Give the material below as a JSON list of strings, one string per line, with blank lines left out. Start at the line that contains "name author: McVaugh" and stop after the line that contains "elevation (m): 300", including both of those lines.

Saved entries ::
* Start *

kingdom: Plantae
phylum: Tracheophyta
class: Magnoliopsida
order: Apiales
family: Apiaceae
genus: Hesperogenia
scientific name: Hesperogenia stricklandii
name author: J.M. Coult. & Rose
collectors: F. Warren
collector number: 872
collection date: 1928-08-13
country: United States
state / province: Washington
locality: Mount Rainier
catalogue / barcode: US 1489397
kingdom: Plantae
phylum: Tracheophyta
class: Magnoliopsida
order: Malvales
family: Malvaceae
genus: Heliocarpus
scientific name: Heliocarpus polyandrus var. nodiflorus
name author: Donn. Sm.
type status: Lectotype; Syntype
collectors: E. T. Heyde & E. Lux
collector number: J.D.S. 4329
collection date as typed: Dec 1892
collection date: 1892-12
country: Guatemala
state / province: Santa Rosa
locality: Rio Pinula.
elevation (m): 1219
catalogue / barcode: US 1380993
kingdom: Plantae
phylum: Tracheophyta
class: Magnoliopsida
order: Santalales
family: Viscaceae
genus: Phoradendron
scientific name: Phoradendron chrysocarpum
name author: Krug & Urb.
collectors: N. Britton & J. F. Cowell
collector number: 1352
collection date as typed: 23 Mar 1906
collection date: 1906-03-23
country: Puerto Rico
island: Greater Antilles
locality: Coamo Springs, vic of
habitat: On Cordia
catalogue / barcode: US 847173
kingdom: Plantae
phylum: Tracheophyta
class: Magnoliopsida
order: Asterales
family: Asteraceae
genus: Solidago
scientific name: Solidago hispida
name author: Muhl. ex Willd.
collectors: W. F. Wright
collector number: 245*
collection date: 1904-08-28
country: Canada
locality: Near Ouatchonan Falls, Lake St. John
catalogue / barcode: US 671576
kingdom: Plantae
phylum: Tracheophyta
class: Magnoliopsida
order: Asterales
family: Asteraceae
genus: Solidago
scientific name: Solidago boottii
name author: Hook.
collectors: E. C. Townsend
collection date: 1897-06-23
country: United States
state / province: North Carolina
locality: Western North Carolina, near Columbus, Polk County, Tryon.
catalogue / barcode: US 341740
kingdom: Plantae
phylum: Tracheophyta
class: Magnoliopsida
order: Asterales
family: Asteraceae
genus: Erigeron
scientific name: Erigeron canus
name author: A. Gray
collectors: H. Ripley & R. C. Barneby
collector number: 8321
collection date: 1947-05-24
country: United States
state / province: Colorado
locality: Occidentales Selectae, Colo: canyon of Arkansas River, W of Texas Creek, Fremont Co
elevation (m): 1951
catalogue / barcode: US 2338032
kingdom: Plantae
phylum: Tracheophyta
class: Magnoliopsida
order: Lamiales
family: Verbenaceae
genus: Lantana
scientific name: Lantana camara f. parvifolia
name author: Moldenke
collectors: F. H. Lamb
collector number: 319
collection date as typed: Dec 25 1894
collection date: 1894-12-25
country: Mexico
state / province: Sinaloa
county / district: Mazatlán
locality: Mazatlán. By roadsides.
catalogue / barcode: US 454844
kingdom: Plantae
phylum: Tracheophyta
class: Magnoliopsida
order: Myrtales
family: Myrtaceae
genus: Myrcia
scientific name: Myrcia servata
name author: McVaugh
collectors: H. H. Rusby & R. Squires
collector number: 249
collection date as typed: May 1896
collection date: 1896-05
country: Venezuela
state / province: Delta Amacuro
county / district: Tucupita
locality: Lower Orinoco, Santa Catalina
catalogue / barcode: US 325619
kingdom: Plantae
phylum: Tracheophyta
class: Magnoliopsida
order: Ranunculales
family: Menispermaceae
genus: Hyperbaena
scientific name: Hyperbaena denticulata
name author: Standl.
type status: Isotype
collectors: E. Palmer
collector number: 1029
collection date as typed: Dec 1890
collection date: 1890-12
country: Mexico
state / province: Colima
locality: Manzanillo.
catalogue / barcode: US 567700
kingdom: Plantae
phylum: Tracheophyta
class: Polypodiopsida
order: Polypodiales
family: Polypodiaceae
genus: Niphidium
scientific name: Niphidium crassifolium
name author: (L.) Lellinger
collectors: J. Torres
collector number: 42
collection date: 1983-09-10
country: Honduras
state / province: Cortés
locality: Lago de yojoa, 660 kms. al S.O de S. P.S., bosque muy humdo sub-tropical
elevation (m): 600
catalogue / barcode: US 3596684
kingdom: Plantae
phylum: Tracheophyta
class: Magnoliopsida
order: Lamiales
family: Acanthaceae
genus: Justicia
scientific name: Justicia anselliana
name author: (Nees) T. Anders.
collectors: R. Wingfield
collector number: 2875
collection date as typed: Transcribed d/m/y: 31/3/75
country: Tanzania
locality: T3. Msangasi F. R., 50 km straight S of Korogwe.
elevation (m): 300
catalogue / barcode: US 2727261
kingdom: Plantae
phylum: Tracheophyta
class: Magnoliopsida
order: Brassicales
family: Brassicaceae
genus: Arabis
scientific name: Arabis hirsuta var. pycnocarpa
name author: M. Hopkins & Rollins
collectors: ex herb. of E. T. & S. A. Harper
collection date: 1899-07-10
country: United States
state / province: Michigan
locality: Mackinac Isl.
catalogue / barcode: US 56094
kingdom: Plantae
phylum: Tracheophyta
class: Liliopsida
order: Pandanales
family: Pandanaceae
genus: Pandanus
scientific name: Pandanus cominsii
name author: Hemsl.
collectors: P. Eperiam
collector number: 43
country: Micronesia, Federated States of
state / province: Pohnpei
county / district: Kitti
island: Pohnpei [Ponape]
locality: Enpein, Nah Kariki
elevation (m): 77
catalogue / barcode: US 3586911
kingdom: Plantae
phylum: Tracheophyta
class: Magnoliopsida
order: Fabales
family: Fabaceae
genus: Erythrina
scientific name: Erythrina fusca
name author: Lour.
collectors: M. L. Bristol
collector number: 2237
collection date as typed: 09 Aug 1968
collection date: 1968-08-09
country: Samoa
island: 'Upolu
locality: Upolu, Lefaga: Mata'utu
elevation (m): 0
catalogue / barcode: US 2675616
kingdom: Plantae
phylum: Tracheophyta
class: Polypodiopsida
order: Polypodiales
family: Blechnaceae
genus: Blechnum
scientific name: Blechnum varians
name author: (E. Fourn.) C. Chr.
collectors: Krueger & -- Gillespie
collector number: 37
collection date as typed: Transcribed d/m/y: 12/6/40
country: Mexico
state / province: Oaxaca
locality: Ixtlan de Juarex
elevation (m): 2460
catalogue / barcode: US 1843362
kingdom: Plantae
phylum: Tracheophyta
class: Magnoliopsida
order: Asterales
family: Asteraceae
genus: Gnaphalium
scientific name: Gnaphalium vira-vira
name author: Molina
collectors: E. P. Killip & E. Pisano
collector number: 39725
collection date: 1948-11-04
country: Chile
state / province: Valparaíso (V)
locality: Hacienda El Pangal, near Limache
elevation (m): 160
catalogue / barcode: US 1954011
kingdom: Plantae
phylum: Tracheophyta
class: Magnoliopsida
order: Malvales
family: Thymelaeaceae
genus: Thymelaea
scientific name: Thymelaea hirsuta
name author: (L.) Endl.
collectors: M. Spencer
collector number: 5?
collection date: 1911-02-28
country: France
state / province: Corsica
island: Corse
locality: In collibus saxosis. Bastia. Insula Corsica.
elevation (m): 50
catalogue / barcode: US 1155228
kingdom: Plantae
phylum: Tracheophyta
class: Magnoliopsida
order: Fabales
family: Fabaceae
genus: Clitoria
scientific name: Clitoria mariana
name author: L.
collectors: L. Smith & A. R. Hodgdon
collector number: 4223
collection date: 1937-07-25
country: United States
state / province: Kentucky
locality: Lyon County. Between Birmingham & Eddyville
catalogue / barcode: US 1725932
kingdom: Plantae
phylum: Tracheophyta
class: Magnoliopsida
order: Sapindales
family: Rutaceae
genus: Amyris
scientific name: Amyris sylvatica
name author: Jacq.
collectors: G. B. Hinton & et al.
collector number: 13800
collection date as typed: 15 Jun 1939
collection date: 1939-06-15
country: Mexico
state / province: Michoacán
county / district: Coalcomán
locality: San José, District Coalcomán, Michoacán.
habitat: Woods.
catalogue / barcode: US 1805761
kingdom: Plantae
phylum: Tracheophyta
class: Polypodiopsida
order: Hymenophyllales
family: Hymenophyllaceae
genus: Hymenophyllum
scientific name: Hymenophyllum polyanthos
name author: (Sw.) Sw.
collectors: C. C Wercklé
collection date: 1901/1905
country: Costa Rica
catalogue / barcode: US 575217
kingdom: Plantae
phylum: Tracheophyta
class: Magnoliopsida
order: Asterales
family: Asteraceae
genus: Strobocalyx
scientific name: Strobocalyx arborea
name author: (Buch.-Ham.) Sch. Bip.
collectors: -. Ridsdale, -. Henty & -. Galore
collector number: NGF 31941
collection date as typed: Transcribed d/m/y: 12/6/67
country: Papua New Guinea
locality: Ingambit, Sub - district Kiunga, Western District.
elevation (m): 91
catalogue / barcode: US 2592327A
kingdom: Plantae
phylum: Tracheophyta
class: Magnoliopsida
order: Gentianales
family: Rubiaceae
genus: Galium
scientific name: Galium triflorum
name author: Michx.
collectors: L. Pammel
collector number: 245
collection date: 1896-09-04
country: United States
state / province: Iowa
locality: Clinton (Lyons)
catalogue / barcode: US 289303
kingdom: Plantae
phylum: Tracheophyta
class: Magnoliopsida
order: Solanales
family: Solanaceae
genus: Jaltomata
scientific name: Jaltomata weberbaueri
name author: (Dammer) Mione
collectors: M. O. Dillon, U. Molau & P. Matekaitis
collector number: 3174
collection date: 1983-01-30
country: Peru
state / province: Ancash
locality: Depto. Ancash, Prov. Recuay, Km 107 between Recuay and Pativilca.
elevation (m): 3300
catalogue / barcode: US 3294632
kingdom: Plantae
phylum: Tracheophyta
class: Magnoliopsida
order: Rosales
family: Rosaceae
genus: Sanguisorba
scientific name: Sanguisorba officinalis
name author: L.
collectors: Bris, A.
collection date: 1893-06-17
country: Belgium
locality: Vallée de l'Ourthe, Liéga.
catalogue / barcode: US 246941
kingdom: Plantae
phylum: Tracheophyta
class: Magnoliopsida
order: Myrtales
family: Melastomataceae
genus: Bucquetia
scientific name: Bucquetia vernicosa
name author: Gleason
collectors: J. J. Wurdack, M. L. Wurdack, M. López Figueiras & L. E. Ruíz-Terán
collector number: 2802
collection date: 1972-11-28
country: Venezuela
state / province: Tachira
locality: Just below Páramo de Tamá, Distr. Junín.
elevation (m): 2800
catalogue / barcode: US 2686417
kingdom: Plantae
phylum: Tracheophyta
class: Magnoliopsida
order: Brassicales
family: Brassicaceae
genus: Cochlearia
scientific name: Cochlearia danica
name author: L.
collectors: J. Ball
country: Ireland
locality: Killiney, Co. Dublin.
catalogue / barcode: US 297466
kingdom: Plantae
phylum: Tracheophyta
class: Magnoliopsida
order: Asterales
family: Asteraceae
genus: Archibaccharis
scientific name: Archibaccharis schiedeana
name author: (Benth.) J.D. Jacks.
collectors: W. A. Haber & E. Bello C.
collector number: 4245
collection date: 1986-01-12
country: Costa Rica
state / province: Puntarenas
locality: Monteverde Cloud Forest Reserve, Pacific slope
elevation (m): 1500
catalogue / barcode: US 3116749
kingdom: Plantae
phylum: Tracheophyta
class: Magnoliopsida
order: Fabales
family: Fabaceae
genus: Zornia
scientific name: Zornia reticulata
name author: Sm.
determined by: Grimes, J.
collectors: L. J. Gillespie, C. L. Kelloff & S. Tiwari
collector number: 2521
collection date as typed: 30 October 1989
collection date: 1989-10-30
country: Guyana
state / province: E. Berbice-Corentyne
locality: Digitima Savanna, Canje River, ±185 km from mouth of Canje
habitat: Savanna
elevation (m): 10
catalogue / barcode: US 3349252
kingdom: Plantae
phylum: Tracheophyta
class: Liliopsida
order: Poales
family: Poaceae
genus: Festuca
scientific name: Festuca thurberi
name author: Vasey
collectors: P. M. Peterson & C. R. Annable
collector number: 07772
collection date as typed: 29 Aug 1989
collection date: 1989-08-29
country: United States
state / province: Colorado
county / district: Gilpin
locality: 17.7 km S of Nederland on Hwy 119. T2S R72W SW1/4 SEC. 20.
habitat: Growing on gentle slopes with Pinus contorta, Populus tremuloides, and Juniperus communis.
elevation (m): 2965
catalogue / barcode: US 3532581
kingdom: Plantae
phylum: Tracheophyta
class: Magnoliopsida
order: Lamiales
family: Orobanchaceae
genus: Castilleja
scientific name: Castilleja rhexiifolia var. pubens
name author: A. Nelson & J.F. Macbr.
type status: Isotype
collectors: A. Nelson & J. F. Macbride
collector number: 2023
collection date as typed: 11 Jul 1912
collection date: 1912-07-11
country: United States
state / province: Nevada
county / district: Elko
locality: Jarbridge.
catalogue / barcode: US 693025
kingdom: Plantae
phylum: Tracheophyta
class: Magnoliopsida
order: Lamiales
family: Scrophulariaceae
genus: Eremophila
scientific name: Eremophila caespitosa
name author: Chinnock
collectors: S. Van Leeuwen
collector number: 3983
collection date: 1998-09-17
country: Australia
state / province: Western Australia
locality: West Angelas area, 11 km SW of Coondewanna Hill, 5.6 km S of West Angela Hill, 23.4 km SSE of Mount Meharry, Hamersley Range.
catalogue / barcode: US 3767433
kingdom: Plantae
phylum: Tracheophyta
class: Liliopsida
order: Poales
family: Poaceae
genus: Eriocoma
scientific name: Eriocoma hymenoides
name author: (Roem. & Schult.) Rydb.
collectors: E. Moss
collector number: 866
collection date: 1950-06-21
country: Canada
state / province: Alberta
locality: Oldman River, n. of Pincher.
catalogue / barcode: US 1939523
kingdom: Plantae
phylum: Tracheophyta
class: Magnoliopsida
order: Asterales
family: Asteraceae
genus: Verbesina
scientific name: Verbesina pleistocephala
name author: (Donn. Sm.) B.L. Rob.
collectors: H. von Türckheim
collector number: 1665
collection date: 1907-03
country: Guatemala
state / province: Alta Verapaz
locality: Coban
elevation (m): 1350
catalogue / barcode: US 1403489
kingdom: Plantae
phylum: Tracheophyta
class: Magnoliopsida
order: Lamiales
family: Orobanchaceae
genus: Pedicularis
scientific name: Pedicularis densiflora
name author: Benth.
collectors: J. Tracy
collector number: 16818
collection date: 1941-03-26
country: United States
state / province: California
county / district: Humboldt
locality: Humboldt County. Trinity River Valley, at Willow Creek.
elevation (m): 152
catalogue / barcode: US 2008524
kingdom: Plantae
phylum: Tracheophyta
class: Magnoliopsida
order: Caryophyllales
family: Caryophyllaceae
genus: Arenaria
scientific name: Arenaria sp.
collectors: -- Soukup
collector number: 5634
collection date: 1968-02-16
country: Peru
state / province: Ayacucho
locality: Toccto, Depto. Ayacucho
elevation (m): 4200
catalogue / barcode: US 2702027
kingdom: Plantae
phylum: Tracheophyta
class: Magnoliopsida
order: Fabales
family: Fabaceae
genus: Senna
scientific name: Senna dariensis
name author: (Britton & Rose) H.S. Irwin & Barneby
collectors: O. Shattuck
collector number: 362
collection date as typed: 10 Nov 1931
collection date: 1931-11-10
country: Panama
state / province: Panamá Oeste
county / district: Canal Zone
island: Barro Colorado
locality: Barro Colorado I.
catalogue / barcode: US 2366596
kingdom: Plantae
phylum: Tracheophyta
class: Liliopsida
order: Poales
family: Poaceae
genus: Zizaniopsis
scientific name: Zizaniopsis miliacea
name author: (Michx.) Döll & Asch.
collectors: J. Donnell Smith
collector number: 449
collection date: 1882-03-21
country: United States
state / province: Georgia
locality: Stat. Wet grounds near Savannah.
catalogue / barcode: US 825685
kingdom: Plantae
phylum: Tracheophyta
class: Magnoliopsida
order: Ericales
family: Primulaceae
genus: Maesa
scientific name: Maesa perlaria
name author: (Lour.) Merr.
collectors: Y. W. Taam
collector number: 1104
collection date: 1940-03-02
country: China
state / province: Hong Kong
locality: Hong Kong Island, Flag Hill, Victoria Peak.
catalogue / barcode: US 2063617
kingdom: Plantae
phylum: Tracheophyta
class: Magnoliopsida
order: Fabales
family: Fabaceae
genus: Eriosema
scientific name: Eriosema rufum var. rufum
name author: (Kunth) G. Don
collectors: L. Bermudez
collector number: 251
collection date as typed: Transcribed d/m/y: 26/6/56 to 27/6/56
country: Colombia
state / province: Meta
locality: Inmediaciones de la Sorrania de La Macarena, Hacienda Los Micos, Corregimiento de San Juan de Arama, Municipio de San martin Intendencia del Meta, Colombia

* End *

Exercise answer ::
[
  "name author: McVaugh",
  "collectors: H. H. Rusby & R. Squires",
  "collector number: 249",
  "collection date as typed: May 1896",
  "collection date: 1896-05",
  "country: Venezuela",
  "state / province: Delta Amacuro",
  "county / district: Tucupita",
  "locality: Lower Orinoco, Santa Catalina",
  "catalogue / barcode: US 325619",
  "kingdom: Plantae",
  "phylum: Tracheophyta",
  "class: Magnoliopsida",
  "order: Ranunculales",
  "family: Menispermaceae",
  "genus: Hyperbaena",
  "scientific name: Hyperbaena denticulata",
  "name author: Standl.",
  "type status: Isotype",
  "collectors: E. Palmer",
  "collector number: 1029",
  "collection date as typed: Dec 1890",
  "collection date: 1890-12",
  "country: Mexico",
  "state / province: Colima",
  "locality: Manzanillo.",
  "catalogue / barcode: US 567700",
  "kingdom: Plantae",
  "phylum: Tracheophyta",
  "class: Polypodiopsida",
  "order: Polypodiales",
  "family: Polypodiaceae",
  "genus: Niphidium",
  "scientific name: Niphidium crassifolium",
  "name author: (L.) Lellinger",
  "collectors: J. Torres",
  "collector number: 42",
  "collection date: 1983-09-10",
  "country: Honduras",
  "state / province: Cortés",
  "locality: Lago de yojoa, 660 kms. al S.O de S. P.S., bosque muy humdo sub-tropical",
  "elevation (m): 600",
  "catalogue / barcode: US 3596684",
  "kingdom: Plantae",
  "phylum: Tracheophyta",
  "class: Magnoliopsida",
  "order: Lamiales",
  "family: Acanthaceae",
  "genus: Justicia",
  "scientific name: Justicia anselliana",
  "name author: (Nees) T. Anders.",
  "collectors: R. Wingfield",
  "collector number: 2875",
  "collection date as typed: Transcribed d/m/y: 31/3/75",
  "country: Tanzania",
  "locality: T3. Msangasi F. R., 50 km straight S of Korogwe.",
  "elevation (m): 300"
]